[Start TEXT EXCERPT]
I needed to load a one percent random sample of a large file last week. I’m sure others have figured out this method but this was the first time I coded it like this:
MYSAMPLE:
Load * from MYFILE.qvd (qvd)
Where Rand()<=0.01;

The Rand function returns a random value between 0 and 1. In the load statement above it would only be true 1% of the time (approximately) -- that would load only 1% of the rows. If it was coded as Where Rand()<=0.20 then it would be a 20% random sample, etc.

This method can be used with almost any Load statement even one of the steps in a preceding load. 
Note that we're talking about random numbers here so the total number of rows loaded using this technique will not be exactly 1% of the total rows in the file, although it will be close especially when the total number of rows in the file is very large. Be aware too that the rows that get loaded will not be an evenly distributed sample of rows although it will be close.

  ★★★

Sunday, May 14, 2017

Have you got a function similar to SQL NVL ?


I work with a group of people who are all experts in SQL. They all also have varying levels of technical skills and QlikView skills. One question I get frequently is whether QlikView has a function like the SQL NVL function.

For those of you not familiar with relational database SQL language, the NVL function takes two arguments: a field name or expression and a default value to be returned if the first argument is null. For example, a SQL database query may include the function like this:
  NVL(ORD_DISCOUNT, 0) AS ORD_DISCOUNT
And that would tell the SQL processor to look at the value of ORD_DISCOUNT and if it is null then return 0 as the function value otherwise return ORD_DISCOUNT.

When people ask about achieving the same thing with QlikView, I usually start by telling them that they can code an “if” statement like this:
  If(IsNull(ORD_DISCOUNT), 0, ORD_DISCOUNT)
and then I explain that there is a built-in QlikView function that can be used similar to NVL as long as the field you are checking is supposed to be numeric. It is the Alt function.
The Alt function accepts any number of arguments and looks at each of them going from left to right and returns whichever one is a valid number. So, repeating our example, if ORD_DISCOUNT is null then the following function will return a zero but if ORD_DISCOUNT is a valid number then the function returns ORD_DISCOUNT:
  Alt(ORD_DISCOUNT, 0)   

The Alt function will treat the last or rightmost argument as an “else” condition and return that value if none of the preceding arguments are numeric. The rightmost value need not be numeric so you could code something like this:
  Alt(ORD_DISCOUNT, 'Discount is missing')

The Alt function may be used in the loadscript code or in chart expressions.
If you are interested, the QlikView Help (search in Help for Conditional Functions) shows an interesting example for how the Alt function can be used to identify a date when the date value may be any one of several different date formats.  


  ★★★

Wednesday, April 5, 2017

Converting Edited Number Text into a Numeric Field

My co-worker, Naveen, had a requirement for a document that would load some financial data from a file that a client had sent to us. The client had created the file with a “screen scraping” type of application that captured the number fields as edited numeric text. For example, a field might contain  ($3,046.10)   So, that example includes a dollar sign, comma as a thousands separator, period as a decimal point, and parenthesis to indicate a negative number or credit.
[End TEXT EXCERPT]
AIM A:
Please show each line of the records that contains the string "acciaccatura".
The records have no connection to the QlikView text.
[Start AVAILABLE RECORDS]
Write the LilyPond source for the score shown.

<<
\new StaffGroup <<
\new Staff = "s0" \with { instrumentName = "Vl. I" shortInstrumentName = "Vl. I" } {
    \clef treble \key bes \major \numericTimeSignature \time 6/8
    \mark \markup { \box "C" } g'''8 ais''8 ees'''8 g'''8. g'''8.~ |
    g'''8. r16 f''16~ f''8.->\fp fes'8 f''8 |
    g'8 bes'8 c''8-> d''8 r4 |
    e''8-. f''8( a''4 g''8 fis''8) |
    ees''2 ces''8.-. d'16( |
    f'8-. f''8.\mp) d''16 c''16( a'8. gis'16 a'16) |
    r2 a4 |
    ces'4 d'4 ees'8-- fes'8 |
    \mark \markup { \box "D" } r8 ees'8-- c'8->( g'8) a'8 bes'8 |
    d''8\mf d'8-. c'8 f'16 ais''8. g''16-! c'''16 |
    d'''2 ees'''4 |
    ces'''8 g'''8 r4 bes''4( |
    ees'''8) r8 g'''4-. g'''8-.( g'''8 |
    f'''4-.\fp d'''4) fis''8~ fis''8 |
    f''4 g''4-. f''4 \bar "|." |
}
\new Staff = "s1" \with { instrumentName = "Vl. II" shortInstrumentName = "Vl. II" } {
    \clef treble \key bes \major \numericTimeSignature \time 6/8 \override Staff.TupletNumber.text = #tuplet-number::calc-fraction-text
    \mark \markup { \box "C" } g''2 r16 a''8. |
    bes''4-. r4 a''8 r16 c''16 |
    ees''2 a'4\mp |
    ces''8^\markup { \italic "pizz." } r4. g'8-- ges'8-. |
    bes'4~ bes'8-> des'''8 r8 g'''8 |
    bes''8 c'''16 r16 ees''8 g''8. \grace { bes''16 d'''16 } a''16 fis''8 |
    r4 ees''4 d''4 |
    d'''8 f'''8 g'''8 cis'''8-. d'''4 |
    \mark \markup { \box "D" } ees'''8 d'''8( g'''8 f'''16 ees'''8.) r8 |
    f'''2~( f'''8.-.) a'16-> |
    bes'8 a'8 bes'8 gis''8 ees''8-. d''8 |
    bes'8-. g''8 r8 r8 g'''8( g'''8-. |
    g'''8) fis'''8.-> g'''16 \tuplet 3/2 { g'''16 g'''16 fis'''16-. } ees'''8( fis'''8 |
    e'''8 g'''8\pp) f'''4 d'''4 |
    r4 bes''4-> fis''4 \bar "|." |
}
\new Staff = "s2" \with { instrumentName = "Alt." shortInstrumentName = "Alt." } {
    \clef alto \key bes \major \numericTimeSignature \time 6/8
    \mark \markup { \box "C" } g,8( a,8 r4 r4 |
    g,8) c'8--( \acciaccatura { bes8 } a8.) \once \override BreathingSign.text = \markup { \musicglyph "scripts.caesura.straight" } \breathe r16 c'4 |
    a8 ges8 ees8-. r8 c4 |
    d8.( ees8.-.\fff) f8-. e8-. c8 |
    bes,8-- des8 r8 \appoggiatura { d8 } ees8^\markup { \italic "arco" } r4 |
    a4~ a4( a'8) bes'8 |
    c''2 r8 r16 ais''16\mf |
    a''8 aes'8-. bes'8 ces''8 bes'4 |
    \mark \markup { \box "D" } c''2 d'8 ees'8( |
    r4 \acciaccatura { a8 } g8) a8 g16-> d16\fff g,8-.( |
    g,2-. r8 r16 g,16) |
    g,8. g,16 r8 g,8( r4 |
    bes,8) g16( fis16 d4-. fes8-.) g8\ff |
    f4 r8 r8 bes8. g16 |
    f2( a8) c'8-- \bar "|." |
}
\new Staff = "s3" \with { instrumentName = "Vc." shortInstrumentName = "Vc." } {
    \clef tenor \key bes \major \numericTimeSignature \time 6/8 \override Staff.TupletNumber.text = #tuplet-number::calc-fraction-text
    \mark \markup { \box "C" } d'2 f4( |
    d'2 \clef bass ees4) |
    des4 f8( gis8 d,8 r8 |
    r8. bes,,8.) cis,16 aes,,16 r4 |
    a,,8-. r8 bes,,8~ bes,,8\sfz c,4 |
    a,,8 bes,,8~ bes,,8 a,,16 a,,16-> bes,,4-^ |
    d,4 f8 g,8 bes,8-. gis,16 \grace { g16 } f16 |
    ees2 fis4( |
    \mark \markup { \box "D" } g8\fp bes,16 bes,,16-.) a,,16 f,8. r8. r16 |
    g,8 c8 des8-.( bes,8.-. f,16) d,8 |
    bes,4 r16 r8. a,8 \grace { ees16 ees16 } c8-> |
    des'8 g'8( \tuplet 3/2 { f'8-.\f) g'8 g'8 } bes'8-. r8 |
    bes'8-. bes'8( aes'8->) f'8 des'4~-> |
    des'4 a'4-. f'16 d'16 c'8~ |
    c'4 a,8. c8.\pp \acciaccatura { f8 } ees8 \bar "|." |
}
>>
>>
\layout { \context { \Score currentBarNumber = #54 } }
[End AVAILABLE RECORDS]
AIM B:
Take the QlikView text further, picking up after its last sentence.

TASK RESULT A:
    g,8) c'8--( \acciaccatura { bes8 } a8.) \once \override BreathingSign.text = \markup { \musicglyph "scripts.caesura.straight" } \breathe r16 c'4 |
    r4 \acciaccatura { a8 } g8) a8 g16-> d16\fff g,8-.( |
    c'4 a,8. c8.\pp \acciaccatura { f8 } ees8 \bar "|." |

TASK RESULT B:
Naveen needed to load the data as a number. Here’s how it was done:
We used two functions. A Num# function converted the text string into a dual field containing both a text portion and a numeric portion. Then, an outer Num function extracted just the numeric portion. For example, one of the number fields was named AUG. In the loadscript, the line that converted the edited number into a simple numeric field looked like this:
Num(Num#(AUG, '$#,##0;($#,##0)'))

The edit string or format code, the part within the single quotes, can vary depending on your requirement. The edit string I used in the example is a good one for the kind of editing you might find in a financial spreadsheet.

Here's a few other examples of edited number text and how it looks after using this expression:
AUG
Num(Num#(AUGUST,'$#,##0;($#,##0)'))
$0
0
$1
1
$1,251
1251
$1,465
1465
$1,466
1466
$3,724
3724
$4,158
4158
($11)
-11
($132)
-132
($2)
-2
($4)
-4
What now?
         (this is a null)
19
19
25.12
25.12
25.1234
25.1234
25.3
25.3
2,070
2070


  ★★★

Wednesday, December 28, 2016

Straight Table with Different Expressions on Each Row

We had a requirement a few months back for a document that would show a table with different expressions on each row along with some subtotals and expressions that reference other rows and columns. It needed to be a single table that could be sent to Excel. It was obviously a requirement that grew out of existing, legacy reporting solutions using Excel but many corporations are wedded to Excel and the larger the corporation, the harder it is to find anyone who believes they have the authority to make changes or do something different.

The solution was to build a document with a straight table with a single dimension that is loaded in the loadscript with an inline load like this:

TBL_KPI_TYPE:
LOAD * INLINE [
KPI_NO, KPI_TYPE
1, Transportation:
2, Intermodal % of Miles
3, Sea %
4, LTL %
5, Avg Pallets/Truck
6,
7, Total Diesel Cost
8, Diesel $/Gallon
9, Diesel # of Gallons
10, Average distance to Customers
];

The straight table used KPI_TYPE as the dimension so those text values get listed in the leftmost column like any other dimension. The chart expression had to be slightly different for each column -- some columns were fiscal months, some fiscal quarters, one was a year-to-date column -- but they all looked something like this:
Pick(KPI_NO,
'  '.
$(v.intermodel_pcent_miles),
$(v.sea_pcent),
$(ltl_pcent),
$(avg_palletspertruck),
'    ',
$(total_diesel),
$(diesel_price),
$(diesel_tot_gallons),
$(avg_dist_to_cust)
)

This is simplified from the actual document.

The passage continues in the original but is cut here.